§ BRIEF 1
In the excerpt on updating the authentication method, which function is called to get a new authentication token?
§ BRIEF 2
Reproduce word for word the part of the excerpt on updating the authentication method, starting with "Updating Authentication Method" and going on through "call this function.".
§ BRIEF 3
Write what comes next in the excerpt on updating the authentication method, picking up after its last line.

§ DOCUMENT EXCERPT
======
Updating Authentication Method
#

With the new Get-AuthTokenMSAL function in our arsenal, we can quickly update the authentication method to call this function.

if ($global:authToken) {
    $DateTime = (Get-Date).ToUniversalTime()
    $TokenExpires = ($authToken.ExpiresOn.datetime - $DateTime).Minutes

    if ($TokenExpires -le 0) {
        Write-Host 'Authentication Token expired' $TokenExpires 'minutes ago' -ForegroundColor Yellow
        if ($null -eq $User -or $User -eq '') {
            $User = Read-Host -Prompt 'Please specify your user principal name for Azure Authentication'
        }
        $global:authToken = Get-AuthTokenMSAL -User $User
        Write-Host 'Connected to Graph API' -ForegroundColor Green

    }
    Else {
        Write-Host 'Connected to Graph API' -ForegroundColor Green
    }
}
else {

    if ($null -eq $User -or $User -eq '') {
        $User = Read-Host -Prompt 'Please specify your user principal name for Azure Authentication'
    }
    $global:authToken = Get-AuthTokenMSAL -User $User
    Write-Host 'Connected to Graph API' -ForegroundColor Green
}

Running both the function and authentication code gives us something like the below:

PowerShell Graph authentication notification.
======
(Stored items from a collection)
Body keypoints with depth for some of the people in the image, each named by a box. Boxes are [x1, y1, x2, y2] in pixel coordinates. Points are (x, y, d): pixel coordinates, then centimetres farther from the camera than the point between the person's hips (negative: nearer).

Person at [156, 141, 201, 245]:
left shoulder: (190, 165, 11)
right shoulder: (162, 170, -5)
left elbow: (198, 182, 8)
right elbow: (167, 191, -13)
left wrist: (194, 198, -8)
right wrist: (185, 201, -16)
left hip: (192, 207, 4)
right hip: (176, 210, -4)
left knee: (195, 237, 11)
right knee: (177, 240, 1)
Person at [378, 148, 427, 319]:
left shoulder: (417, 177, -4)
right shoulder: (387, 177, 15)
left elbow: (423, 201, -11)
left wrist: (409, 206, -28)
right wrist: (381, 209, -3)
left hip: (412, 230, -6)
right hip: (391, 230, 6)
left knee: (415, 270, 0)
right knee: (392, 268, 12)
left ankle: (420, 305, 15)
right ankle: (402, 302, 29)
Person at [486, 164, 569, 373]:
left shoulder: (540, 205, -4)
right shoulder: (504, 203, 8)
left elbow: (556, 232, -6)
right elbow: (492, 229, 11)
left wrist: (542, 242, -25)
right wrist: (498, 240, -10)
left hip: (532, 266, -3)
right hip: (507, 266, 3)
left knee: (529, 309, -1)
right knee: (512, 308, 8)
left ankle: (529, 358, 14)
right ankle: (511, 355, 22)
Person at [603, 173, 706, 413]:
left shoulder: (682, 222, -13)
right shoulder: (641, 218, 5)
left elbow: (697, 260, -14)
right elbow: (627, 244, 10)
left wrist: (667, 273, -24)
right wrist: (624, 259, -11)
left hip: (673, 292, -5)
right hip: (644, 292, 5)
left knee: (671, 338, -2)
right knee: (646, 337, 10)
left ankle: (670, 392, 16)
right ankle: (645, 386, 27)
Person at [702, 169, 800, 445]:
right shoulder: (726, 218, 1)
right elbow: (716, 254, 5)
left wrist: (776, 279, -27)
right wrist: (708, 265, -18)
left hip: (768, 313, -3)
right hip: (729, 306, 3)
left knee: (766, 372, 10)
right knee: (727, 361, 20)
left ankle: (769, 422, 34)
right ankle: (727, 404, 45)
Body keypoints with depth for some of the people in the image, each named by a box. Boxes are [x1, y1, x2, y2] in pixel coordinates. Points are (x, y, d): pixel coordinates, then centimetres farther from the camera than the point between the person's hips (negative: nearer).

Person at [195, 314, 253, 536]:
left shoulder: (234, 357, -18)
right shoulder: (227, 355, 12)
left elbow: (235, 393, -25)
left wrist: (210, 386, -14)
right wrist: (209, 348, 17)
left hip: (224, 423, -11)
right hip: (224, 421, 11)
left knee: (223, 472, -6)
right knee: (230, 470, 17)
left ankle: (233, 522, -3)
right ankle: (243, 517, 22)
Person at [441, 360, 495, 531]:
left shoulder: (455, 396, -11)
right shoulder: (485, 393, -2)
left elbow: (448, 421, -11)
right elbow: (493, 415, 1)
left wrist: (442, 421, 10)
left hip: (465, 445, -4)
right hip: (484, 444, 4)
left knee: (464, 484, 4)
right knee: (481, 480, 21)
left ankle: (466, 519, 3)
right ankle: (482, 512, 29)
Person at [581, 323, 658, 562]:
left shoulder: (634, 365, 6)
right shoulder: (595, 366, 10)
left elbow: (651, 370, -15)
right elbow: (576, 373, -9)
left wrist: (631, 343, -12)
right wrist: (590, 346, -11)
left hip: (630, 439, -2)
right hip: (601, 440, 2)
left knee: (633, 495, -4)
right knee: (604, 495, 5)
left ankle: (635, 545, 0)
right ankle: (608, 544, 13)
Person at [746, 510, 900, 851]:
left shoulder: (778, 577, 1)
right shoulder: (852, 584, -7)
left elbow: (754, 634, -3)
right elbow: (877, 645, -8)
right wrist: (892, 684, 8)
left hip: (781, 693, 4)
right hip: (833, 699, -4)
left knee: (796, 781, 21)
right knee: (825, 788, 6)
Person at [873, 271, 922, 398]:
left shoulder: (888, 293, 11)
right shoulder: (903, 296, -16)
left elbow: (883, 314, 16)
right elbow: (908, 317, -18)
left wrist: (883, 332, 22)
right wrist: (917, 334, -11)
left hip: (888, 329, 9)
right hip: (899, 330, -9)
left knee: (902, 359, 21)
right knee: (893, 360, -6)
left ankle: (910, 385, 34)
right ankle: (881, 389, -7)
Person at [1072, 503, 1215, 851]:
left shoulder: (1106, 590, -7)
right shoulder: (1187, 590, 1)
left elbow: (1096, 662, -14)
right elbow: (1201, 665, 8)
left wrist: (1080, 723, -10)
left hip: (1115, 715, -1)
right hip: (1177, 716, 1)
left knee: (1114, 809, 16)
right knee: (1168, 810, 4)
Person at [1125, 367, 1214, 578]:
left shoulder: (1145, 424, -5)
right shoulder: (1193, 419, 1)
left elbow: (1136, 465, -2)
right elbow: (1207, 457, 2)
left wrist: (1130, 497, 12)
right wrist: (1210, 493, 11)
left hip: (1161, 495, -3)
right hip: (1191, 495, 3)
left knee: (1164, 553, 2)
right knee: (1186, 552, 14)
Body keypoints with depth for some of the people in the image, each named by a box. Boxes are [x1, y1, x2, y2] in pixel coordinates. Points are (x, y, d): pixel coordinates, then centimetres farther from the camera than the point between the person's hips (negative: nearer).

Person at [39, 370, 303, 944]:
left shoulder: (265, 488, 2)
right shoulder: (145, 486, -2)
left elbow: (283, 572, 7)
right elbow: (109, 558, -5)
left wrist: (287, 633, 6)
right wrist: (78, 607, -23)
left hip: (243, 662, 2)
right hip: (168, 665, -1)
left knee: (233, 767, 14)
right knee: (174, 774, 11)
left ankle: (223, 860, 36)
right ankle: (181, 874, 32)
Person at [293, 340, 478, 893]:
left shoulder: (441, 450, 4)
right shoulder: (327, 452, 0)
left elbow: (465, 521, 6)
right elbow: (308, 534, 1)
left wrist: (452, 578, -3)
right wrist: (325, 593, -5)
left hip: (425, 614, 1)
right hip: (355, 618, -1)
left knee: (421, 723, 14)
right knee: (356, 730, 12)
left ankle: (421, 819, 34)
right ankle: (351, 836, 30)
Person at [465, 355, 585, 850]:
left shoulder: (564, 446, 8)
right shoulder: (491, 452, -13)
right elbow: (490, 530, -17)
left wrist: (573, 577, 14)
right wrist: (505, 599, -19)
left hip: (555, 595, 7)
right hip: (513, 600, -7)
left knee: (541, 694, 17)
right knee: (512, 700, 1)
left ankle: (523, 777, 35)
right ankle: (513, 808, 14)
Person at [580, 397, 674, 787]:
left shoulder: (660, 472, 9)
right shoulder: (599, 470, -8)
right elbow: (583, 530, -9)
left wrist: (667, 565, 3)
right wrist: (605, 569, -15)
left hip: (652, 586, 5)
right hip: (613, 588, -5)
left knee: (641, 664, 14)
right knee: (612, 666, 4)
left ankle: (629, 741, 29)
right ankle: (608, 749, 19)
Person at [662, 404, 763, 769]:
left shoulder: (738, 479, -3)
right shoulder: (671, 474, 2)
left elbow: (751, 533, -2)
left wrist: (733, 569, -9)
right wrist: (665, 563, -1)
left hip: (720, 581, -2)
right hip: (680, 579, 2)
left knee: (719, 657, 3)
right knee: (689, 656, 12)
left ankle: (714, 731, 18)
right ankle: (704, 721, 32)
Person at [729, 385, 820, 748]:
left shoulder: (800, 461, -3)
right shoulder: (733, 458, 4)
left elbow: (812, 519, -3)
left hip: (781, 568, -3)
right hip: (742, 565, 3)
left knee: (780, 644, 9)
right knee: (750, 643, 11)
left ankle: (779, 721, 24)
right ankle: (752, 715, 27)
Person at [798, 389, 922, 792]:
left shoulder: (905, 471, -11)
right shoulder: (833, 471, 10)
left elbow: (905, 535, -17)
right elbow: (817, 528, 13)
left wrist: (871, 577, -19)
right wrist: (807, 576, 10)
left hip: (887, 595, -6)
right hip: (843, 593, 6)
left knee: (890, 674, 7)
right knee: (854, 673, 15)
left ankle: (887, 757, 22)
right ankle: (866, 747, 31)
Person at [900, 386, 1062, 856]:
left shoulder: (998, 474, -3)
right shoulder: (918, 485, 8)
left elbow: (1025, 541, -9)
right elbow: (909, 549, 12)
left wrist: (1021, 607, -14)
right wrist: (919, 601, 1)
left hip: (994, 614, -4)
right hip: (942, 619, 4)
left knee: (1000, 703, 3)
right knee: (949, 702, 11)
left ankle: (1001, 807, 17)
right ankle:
======
§ EXERCISE RESPONSE 1
Get-AuthTokenMSAL

§ EXERCISE RESPONSE 2
Updating Authentication Method
#

With the new Get-AuthTokenMSAL function in our arsenal, we can quickly update the authentication method to call this function.

§ EXERCISE RESPONSE 3
And once you’ve run through the Device Code authentication method show earlier, it will give you the token you need in the $authToken variable to use across all the existing scripts in the powershell-intune-samples

Summary
#

With the MSAL based authentication in place, and updating scripts to use the new function and associated code, we can lean back and relax a little when Microsoft depreciates and ends the use of ADAL based authentication methods.

If you’d like a more detailed understanding of MSAL and how to move away from ADAL, I’d recommend having a glance over the following:

I won’t be, I’ll be tirelessly updating all my scripts to use the new authentication method. This is what happens when Microsoft extends their deadlines and gives you more time to use old technologies.